In her 50s, with her children grown, she pursued her third master's degree, this one in divinity. It was tough to say good-bye to her CIA colleagues. "But I had a dream of doing something else."
She grew up Methodist and long was attracted to churches that emphasize asking questions about religious dogma.
"I wanted to be involved in a denomination that promoted that," she recalls.
She went to divinity school and was ordained into the Unitarian Universalist Association, defined by a "free and responsible search for truth and meaning."
In the Rev. Nancy Pellegrini's new office is a picture with Psalm 121, "I will lift up my eyes to the hills. Where does my help come from?"
The Scripture fits the questions, the conversations she has now as the new chaplain at MUSC's Hollings Cancer Center.
At 58, in this empty nest season of life, she left Washington, D.C., to move to Charleston in April with her husband, Dr. Vincent Pellegrini, MUSC's orthopedic surgery chairman.
Along with serving as a chaplain, she assists at the Unitarian Church of Charleston, preaching occasionally and receiving counsel herself from Pastor Danny Reed.
"You expect this Tom Clancy character or something when you hear about her background," Reed jokes. "But there is this gentleness and an unassuming quality to her."
He recalls when, shortly after Pellegrini arrived in town, she conducted a service in his absence that included a child's dedication.
"Her mother's heart was very evident that day," Reed says. "It touched a lot of folks and really moved them."
Her new ministerial roles take helping others from the analytical work of studying intelligence to being part of life's most personal moments.
She enjoys walking Hollings' hallways, introducing herself, asking patients and staff what they need, offering prayer or simply a listening ear. Although she is Hollings' chaplain, she isn't there to promote religion.
Many patients don't have a strong faith, she says. They simply need someone to talk to, or a way to process terrible news, or a chance to vent during the toughest days of treatments.

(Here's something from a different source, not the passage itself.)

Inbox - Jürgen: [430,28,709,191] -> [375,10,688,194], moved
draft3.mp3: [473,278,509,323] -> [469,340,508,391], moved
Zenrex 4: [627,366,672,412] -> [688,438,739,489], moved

"She meets them where they are with acceptance and love," says Diane Aghapour, Hollings' patient support services coordinator. "Sometimes it starts with just a chat about the weather but often turns into a deeper conversation that brings the patient to a more peaceful and less fearful state of mind."
Pellegrini also can extend empathy to families and patients. Her own father died of stomach cancer in 1992.
She, too, has asked: "Why is this happening to me?" and "If God is good, why do bad things happen?"
Yet, she tries to guide patients down paths to their own answers, not hers.
And in return? Patients make her pause, make her remember to be thankful for waking up each morning to live this new season of life.